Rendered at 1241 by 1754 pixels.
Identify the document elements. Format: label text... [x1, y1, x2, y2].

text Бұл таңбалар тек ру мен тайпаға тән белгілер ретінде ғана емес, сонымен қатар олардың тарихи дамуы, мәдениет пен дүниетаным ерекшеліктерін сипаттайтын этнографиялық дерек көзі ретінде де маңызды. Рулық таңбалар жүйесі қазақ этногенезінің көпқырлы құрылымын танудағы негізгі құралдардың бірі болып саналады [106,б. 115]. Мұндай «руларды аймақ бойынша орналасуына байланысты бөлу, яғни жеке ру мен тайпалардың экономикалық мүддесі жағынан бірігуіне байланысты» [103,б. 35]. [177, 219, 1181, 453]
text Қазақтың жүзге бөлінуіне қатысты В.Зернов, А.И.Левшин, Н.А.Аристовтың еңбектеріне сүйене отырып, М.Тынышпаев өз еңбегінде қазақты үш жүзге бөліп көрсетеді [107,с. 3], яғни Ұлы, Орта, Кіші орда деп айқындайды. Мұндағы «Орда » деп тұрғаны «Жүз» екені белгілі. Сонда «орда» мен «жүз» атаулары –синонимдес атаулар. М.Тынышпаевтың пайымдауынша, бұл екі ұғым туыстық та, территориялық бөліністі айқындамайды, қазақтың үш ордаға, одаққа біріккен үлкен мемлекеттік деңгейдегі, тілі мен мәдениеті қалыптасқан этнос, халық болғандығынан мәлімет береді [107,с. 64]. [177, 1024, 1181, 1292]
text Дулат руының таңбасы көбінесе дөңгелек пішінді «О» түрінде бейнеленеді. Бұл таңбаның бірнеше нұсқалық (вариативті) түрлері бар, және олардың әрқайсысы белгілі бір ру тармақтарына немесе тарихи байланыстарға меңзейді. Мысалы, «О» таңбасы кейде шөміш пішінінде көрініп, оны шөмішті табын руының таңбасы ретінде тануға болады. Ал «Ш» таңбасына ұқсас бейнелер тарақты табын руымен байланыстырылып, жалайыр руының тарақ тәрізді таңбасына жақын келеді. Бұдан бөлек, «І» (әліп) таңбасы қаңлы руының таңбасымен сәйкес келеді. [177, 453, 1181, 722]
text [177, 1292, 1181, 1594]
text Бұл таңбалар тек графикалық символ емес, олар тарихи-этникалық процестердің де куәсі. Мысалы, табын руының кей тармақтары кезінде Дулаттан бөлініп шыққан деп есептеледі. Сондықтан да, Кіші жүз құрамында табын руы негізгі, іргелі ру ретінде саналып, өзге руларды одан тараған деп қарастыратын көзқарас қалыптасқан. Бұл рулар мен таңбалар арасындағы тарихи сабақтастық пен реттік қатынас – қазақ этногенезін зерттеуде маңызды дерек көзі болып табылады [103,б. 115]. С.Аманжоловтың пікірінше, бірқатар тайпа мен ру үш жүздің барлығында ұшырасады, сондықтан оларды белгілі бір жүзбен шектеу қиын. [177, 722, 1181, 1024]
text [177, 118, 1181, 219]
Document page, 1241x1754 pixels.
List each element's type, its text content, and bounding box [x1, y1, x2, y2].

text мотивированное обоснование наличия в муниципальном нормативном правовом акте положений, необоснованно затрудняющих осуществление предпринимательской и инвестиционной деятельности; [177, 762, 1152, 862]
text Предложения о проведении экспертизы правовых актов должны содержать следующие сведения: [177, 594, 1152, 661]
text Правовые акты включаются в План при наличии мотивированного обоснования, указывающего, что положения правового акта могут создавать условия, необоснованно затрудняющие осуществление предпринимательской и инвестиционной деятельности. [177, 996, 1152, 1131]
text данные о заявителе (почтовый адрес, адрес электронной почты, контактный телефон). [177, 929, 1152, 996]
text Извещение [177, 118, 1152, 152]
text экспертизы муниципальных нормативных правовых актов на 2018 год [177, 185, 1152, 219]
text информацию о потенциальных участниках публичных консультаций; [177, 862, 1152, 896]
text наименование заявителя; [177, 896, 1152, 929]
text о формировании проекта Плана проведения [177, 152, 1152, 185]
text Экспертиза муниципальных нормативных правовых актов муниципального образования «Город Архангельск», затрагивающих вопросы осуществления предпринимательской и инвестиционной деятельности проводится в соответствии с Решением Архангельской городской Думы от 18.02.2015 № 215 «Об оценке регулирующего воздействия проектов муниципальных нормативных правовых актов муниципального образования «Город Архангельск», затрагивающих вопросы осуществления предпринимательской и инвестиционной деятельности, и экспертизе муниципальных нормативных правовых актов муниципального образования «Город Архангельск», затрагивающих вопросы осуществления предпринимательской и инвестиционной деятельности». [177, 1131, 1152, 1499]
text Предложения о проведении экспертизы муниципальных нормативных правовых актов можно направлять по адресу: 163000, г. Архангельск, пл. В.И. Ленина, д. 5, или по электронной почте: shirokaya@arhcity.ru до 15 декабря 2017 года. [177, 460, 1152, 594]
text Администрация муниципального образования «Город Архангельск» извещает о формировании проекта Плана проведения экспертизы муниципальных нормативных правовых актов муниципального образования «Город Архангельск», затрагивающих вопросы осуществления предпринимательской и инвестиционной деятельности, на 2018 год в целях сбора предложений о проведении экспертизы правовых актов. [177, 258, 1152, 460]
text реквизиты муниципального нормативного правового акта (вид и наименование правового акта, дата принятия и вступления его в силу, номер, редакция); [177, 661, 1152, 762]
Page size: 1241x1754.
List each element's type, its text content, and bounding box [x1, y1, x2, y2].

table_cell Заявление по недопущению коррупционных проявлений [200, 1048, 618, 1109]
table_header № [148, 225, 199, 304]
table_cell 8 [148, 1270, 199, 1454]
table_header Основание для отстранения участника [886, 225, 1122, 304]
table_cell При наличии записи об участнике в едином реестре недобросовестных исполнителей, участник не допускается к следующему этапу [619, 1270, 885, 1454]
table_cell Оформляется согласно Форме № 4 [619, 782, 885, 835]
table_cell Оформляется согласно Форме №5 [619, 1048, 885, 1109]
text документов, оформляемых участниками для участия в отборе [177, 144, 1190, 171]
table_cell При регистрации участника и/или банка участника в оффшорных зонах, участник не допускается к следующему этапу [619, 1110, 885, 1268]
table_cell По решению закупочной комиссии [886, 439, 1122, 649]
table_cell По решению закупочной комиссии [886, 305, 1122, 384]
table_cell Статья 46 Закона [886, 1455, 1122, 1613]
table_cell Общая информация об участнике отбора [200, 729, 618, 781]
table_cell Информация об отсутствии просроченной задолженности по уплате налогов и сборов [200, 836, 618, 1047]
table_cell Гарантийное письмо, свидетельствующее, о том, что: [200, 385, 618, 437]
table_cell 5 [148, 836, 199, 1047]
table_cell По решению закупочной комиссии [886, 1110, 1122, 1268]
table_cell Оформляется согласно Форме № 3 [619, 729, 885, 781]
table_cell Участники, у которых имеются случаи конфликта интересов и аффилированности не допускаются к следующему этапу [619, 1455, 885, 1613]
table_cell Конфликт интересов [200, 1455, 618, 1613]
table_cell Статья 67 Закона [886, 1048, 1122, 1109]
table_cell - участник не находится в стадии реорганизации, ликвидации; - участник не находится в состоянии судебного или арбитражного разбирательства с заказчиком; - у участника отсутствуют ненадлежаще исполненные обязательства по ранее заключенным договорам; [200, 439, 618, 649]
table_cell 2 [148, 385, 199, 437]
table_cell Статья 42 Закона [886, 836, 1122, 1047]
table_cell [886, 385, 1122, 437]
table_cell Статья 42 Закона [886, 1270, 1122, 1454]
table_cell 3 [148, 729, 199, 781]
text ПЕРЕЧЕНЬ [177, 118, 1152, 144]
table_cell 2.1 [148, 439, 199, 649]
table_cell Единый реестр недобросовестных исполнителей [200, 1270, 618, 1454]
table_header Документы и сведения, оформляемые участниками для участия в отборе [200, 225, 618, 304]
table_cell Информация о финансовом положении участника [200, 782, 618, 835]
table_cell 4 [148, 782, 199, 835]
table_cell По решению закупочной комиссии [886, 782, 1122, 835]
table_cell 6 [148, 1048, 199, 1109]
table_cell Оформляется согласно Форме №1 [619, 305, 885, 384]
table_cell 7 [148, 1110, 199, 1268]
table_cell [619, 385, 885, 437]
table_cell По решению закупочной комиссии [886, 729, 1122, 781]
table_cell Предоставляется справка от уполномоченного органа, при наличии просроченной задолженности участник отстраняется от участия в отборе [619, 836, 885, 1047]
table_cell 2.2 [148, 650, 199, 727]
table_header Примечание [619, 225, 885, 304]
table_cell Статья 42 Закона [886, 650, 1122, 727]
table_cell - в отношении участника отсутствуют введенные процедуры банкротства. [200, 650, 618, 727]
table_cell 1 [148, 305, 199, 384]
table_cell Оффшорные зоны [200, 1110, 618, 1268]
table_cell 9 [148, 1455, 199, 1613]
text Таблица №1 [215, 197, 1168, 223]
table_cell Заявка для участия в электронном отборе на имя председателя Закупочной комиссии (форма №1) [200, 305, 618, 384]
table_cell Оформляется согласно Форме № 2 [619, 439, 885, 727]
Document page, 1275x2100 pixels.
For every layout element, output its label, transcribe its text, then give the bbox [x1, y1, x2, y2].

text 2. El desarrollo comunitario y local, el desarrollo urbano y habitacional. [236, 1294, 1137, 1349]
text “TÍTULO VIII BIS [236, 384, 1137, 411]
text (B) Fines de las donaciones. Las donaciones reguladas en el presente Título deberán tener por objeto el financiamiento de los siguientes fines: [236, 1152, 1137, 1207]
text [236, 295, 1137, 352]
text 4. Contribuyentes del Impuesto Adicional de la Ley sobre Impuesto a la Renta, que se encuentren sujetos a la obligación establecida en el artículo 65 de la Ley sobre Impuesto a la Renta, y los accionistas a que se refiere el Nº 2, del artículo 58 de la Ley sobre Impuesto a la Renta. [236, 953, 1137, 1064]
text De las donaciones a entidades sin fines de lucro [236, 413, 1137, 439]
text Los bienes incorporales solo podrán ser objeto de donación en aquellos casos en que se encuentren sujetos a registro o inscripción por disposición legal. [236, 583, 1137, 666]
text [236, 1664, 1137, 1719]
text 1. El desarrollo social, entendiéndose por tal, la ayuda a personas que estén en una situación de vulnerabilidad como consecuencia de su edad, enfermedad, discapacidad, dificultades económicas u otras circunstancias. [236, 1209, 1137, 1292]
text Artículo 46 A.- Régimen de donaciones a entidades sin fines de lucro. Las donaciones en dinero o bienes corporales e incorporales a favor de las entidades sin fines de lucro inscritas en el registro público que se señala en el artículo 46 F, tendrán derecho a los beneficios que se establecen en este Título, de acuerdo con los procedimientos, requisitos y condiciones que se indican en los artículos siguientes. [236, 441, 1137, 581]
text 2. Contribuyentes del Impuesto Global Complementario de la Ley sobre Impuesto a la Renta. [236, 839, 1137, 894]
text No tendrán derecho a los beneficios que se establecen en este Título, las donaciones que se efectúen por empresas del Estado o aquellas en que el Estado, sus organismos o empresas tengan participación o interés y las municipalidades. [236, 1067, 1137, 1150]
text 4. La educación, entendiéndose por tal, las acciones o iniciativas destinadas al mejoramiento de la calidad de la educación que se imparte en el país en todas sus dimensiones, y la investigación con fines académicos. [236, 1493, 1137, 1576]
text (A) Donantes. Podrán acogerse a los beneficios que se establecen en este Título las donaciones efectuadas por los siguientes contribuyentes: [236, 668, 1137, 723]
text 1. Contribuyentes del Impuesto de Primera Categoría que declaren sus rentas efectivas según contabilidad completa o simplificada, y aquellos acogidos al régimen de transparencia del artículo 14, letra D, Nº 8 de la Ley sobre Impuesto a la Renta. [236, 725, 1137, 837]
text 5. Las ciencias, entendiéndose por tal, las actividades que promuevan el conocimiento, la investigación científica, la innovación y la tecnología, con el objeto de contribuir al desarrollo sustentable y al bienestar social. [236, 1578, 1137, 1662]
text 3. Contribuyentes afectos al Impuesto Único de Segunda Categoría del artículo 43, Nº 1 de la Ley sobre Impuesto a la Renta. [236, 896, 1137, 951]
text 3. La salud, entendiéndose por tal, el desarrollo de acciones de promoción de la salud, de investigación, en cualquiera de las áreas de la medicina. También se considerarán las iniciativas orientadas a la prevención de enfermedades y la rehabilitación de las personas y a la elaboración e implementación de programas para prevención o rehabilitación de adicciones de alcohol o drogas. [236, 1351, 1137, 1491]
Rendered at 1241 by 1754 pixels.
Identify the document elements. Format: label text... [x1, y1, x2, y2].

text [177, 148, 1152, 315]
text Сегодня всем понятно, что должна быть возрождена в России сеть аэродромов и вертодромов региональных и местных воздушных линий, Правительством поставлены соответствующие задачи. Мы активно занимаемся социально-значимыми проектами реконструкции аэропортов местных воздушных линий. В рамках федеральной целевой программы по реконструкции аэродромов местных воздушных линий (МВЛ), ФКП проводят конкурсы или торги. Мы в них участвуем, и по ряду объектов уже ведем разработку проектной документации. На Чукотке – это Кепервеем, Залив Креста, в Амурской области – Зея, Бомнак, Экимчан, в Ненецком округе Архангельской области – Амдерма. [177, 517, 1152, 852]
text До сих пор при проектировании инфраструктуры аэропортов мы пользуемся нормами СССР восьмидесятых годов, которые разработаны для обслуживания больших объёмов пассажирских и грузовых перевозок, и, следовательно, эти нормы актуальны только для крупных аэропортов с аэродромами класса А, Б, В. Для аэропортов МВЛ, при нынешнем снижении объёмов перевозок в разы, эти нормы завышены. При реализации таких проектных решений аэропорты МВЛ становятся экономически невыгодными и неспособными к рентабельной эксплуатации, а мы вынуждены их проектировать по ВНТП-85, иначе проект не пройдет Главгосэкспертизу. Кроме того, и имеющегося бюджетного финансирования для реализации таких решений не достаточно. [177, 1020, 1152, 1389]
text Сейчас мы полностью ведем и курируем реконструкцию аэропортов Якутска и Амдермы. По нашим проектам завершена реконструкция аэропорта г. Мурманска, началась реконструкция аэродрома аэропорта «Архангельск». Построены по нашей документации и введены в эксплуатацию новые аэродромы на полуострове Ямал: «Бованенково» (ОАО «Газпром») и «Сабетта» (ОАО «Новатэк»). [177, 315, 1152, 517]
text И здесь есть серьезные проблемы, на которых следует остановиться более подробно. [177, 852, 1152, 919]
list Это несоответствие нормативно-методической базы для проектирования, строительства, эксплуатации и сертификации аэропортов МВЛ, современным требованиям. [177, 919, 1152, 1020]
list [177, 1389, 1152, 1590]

**Requirement:**
Copy every line above in which the string "Предложения" shows up.

**Task result:**
text Предложения о проведении экспертизы правовых актов должны содержать следующие сведения: [177, 594, 1152, 661]
text Предложения о проведении экспертизы муниципальных нормативных правовых актов можно направлять по адресу: 163000, г. Архангельск, пл. В.И. Ленина, д. 5, или по электронной почте: shirokaya@arhcity.ru до 15 декабря 2017 года. [177, 460, 1152, 594]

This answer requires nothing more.